■ **TASKS TO PERFORM**
[A] Using the passage on the ketogenic diet, answer each question briefly:
(i) Which ketone bodies are most common?
(ii) What is the process of burning fat to produce ketone bodies called?
(iii) What might a typical meal on the diet include?
[B] According to the passage on the ketogenic diet, why should insulin factors be considered before a child is prescribed the diet? Answer in one to three sentences.

■ **PASSAGE TO READ**
————————
In the ketogenic diet, ketone bodies are products in reactions of fatty acids in the liver. Ketone bodies, most commonly acetoacetate and acetone, are made by the condensation of two acetyl-CoA molecules during the metabolism of fat. These ketone bodies can be harmful to an individual, poisoning or killing body cells if these products are not removed from the blood. Ketone bodies are usually broken down by insulin, but in children with diabetes, there is not sufficient insulin in the blood to degrade these ketone bodies. The ketone bodies can build up in the blood leading to serious illness or coma. Insulin factors should be taken into consideration before prescribing a ketogenic diet to any child. A dietary concern of the ketogenic diet is the low daily carbohydrate intake of the child. The primary carbohydrate that needs to be regulated is glucose (structure). The body uses glucose along with other carbohydrates as a major source of energy. As a result of the ketogenic diet, glucose levels are extremely low causing the body to burn fat, leading to the production of ketone bodies, a process known as ketosis. The ketogenic diet is difficult to maintain because a single sweet or an extra snack could throw the whole diet off balance. A typical meal might include fish and green vegetables with a white sauce followed by fresh fruit in cream, along with many variations. As stated above, the fuel preference for the body is carbohydrates, and then fat. The ketogenic diet tries to manipulate the fuel intake so that body fat is used to produce ketone bodies. The actual mechanism for the ketogenic dietŐs ability to restrict seizures in epileptic children is not known, however, the diet is of great value to children who do not respond to medication.

Pertinent Text References
Chapter 18. Aldehydes and Ketones


Question 1: How are ketone bodies produced in the body?

Question 2: What happens to the glucose levels in the body while on a ketogenic diet and what are the side-effects of this?

Question 3: Are ketogenic diets a better alternative to anticonvulsant medication? Why or why not?

Question 4: Ketogenic diets are starting to be used by healthy individuals for weight loss. What are the consequences of this diet, and why is it useful for weight loss? Why do athletes follow the opposite of a ketogenic diet?

Question 5: Should HMO's pay for patients to consult with a ketogenic diet specialist, even if the patient responds to anticonvulsive medications?


Question 1: Ketone bodies are produced by the reactions of fatty acids in the liver. Two acetyl CoA molecules are (most commonly) turned into either acetoacetate and acetone during the metabolism of fat.

Question 2: Glucose levels are extremely low during the course of the ketogenic diet. This causes ketone bodies to be produced, a process called ketosis, which is the key to the ketogenic diet.

Question 3: Yes and no. The ketogenic diet has fewer and less damaging side effects than anti-convulsive drugs and is a more natural approach to controlling seizures, but it is a strenuous diet, especially for the children it is used to treat, and can easily be thrown off course. Also, the fact that the real reason for its success is not known concerns many neurologists. It is best used on children who do not respond well to medication.
————————
■ **DATA EXCERPTS**
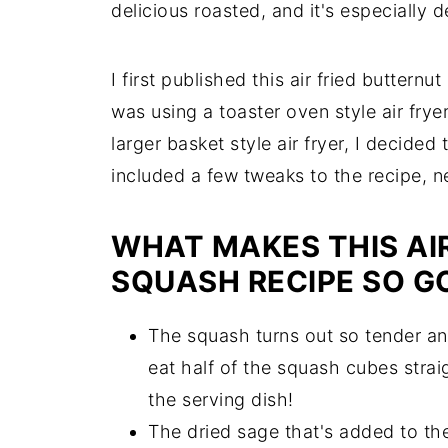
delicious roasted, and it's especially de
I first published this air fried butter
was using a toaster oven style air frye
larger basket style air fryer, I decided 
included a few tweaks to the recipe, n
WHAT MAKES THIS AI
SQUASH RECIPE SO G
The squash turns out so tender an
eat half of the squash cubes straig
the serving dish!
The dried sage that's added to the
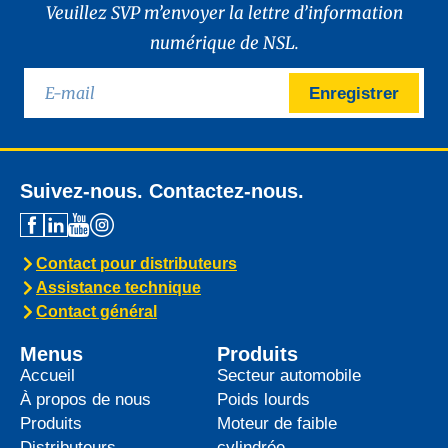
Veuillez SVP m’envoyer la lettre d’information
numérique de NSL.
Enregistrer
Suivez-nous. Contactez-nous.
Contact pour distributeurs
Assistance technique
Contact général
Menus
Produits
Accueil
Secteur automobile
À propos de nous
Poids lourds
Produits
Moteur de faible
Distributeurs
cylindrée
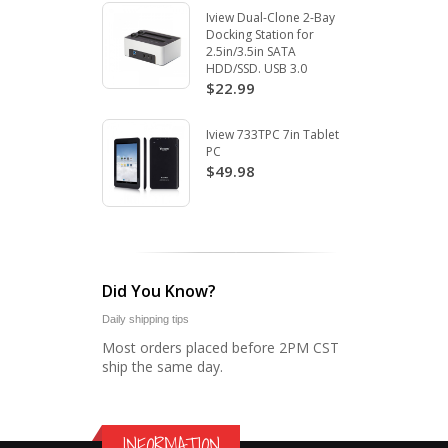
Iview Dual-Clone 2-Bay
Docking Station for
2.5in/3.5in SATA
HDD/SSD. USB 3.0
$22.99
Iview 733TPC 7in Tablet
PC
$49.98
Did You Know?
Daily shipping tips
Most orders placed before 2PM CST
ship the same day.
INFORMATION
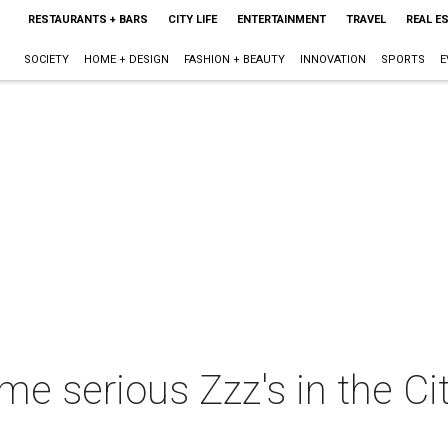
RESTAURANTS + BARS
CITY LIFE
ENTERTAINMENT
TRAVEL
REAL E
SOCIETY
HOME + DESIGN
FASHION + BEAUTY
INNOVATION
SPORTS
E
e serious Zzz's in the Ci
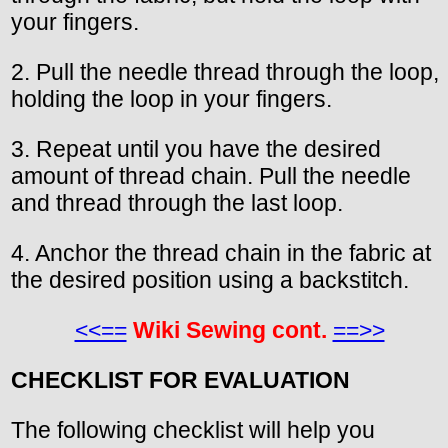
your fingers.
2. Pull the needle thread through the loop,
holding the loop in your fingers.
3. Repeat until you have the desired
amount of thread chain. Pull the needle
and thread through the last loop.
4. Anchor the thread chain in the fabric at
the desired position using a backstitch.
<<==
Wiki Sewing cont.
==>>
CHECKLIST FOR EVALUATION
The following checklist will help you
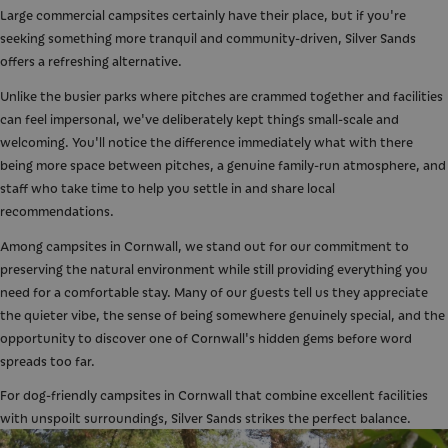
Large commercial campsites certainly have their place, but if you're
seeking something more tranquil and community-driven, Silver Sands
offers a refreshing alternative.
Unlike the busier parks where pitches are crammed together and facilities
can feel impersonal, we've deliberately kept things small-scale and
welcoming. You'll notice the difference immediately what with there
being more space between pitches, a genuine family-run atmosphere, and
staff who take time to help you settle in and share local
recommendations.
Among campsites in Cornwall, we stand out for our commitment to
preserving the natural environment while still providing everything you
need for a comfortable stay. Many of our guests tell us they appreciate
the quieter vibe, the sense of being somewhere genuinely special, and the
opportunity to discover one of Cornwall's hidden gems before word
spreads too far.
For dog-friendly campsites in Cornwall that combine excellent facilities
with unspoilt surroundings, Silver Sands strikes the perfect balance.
————————
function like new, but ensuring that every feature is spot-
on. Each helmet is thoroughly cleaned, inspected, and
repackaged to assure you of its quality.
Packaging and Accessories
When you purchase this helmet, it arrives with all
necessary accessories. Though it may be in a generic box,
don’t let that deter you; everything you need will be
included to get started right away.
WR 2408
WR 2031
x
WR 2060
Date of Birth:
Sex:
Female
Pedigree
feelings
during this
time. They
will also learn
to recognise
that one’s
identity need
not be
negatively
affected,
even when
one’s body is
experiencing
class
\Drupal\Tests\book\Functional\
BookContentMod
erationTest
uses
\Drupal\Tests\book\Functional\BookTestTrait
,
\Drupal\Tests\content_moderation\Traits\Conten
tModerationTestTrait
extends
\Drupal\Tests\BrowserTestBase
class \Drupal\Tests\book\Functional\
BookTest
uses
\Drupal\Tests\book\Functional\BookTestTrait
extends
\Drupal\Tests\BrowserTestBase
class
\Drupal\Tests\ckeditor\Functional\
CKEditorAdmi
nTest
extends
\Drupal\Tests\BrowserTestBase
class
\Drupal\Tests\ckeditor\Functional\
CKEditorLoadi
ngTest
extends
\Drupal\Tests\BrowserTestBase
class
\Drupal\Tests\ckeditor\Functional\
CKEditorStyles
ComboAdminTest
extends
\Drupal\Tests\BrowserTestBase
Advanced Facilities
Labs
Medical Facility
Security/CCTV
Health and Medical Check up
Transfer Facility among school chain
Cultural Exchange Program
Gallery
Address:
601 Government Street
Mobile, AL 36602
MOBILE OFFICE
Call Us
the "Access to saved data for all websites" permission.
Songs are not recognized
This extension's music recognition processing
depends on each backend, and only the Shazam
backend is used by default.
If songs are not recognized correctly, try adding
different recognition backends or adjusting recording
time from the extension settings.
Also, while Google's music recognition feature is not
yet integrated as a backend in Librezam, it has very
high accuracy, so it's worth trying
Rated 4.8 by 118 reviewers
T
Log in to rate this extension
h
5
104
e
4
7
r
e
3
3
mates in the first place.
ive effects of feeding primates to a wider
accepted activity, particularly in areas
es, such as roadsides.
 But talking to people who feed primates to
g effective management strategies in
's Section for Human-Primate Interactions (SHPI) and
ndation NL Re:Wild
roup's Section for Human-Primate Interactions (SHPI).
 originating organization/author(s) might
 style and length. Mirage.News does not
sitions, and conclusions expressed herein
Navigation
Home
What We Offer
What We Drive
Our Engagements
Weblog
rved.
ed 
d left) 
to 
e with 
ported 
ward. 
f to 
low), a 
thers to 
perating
————————
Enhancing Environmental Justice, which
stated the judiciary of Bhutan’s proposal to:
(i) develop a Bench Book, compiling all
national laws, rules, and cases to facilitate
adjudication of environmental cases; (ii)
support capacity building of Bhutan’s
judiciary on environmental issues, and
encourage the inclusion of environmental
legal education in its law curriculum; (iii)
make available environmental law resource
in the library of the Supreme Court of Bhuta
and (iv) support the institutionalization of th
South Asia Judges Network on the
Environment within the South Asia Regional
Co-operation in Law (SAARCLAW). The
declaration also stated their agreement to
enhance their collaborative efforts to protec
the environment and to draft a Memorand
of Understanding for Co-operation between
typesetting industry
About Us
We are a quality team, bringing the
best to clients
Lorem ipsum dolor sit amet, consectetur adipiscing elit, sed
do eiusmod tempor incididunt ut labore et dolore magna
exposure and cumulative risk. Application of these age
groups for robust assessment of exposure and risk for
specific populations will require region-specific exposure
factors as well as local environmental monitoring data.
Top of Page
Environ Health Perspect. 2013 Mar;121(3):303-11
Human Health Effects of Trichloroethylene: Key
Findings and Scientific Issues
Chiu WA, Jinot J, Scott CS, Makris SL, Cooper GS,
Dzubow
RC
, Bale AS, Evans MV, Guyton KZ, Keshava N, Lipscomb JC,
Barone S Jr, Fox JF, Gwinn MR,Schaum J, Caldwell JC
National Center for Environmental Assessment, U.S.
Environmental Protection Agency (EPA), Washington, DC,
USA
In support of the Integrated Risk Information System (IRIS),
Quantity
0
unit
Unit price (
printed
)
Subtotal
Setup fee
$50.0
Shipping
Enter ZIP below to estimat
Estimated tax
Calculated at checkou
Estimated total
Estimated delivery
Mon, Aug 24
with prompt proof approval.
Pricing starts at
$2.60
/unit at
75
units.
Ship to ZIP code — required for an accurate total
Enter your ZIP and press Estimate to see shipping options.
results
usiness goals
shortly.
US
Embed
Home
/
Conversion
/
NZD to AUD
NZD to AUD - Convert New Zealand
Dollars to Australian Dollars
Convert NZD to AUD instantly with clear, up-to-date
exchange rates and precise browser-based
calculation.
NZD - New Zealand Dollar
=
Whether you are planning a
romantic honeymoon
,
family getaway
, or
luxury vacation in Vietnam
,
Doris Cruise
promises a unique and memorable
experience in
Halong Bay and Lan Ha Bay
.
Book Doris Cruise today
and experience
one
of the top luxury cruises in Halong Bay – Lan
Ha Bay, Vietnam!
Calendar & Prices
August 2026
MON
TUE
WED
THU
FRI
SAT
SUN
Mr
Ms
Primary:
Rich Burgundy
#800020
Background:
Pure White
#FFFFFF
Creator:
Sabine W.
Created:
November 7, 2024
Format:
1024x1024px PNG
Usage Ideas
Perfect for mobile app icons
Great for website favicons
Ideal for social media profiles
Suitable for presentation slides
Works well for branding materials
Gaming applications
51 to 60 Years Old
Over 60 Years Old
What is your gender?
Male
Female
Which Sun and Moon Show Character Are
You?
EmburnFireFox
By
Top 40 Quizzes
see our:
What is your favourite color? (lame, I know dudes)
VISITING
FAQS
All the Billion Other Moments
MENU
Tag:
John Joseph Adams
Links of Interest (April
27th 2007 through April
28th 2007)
————————
■ **RESPONSE LIST**
[A]
(i) Acetoacetate and acetone.
(ii) Ketosis.
(iii) Fish and green vegetables with a white sauce, followed by fresh fruit in cream.

[B] Insulin usually breaks down ketone bodies, but children with diabetes do not have enough insulin in their blood to degrade them. The ketone bodies can then build up in the blood and lead to serious illness or coma.